Boxed element entries:

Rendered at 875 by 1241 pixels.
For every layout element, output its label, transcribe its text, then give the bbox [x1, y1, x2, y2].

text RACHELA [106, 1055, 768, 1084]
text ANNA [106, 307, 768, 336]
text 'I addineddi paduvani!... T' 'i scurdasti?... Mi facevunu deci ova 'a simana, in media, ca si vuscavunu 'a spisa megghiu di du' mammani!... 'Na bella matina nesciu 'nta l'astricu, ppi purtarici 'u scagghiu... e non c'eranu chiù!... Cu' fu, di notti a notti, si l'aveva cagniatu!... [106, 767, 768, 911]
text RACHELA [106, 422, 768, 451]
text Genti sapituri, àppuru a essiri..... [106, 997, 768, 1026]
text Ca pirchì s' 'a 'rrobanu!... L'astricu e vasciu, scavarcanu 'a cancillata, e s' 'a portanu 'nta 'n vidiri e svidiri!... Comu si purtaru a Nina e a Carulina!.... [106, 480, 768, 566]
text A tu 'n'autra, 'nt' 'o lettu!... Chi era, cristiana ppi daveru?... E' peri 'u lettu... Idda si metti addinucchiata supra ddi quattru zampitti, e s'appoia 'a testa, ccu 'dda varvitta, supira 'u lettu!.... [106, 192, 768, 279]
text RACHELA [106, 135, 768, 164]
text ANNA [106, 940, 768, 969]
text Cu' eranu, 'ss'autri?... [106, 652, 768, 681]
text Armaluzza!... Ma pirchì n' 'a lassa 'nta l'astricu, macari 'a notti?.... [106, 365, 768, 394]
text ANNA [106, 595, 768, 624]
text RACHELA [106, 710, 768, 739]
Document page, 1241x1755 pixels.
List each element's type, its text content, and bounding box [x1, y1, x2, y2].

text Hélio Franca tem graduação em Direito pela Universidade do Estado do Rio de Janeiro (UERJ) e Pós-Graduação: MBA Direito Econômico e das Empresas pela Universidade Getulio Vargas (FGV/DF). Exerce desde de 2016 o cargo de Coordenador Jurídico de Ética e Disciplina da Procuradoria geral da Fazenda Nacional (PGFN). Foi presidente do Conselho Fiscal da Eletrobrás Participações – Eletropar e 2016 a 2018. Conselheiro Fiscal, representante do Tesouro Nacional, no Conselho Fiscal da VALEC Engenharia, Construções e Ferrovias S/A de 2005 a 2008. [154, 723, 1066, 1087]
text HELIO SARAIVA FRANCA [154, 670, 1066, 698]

● Your task
Copy all of the material above line for line, with no changes.

● Reply
Rendered at 875 by 1241 pixels.
For every layout element, output its label, transcribe its text, then give the bbox [x1, y1, x2, y2].

text RACHELA [106, 1055, 768, 1084]
text ANNA [106, 307, 768, 336]
text 'I addineddi paduvani!... T' 'i scurdasti?... Mi facevunu deci ova 'a simana, in media, ca si vuscavunu 'a spisa megghiu di du' mammani!... 'Na bella matina nesciu 'nta l'astricu, ppi purtarici 'u scagghiu... e non c'eranu chiù!... Cu' fu, di notti a notti, si l'aveva cagniatu!... [106, 767, 768, 911]
text RACHELA [106, 422, 768, 451]
text Genti sapituri, àppuru a essiri..... [106, 997, 768, 1026]
text Ca pirchì s' 'a 'rrobanu!... L'astricu e vasciu, scavarcanu 'a cancillata, e s' 'a portanu 'nta 'n vidiri e svidiri!... Comu si purtaru a Nina e a Carulina!.... [106, 480, 768, 566]
text A tu 'n'autra, 'nt' 'o lettu!... Chi era, cristiana ppi daveru?... E' peri 'u lettu... Idda si metti addinucchiata supra ddi quattru zampitti, e s'appoia 'a testa, ccu 'dda varvitta, supira 'u lettu!.... [106, 192, 768, 279]
text RACHELA [106, 135, 768, 164]
text ANNA [106, 940, 768, 969]
text Cu' eranu, 'ss'autri?... [106, 652, 768, 681]
text Armaluzza!... Ma pirchì n' 'a lassa 'nta l'astricu, macari 'a notti?.... [106, 365, 768, 394]
text ANNA [106, 595, 768, 624]
text RACHELA [106, 710, 768, 739]
Document page, 1241x1755 pixels.
List each element's type, its text content, and bounding box [x1, y1, x2, y2].

text Hélio Franca tem graduação em Direito pela Universidade do Estado do Rio de Janeiro (UERJ) e Pós-Graduação: MBA Direito Econômico e das Empresas pela Universidade Getulio Vargas (FGV/DF). Exerce desde de 2016 o cargo de Coordenador Jurídico de Ética e Disciplina da Procuradoria geral da Fazenda Nacional (PGFN). Foi presidente do Conselho Fiscal da Eletrobrás Participações – Eletropar e 2016 a 2018. Conselheiro Fiscal, representante do Tesouro Nacional, no Conselho Fiscal da VALEC Engenharia, Construções e Ferrovias S/A de 2005 a 2008. [154, 723, 1066, 1087]
text HELIO SARAIVA FRANCA [154, 670, 1066, 698]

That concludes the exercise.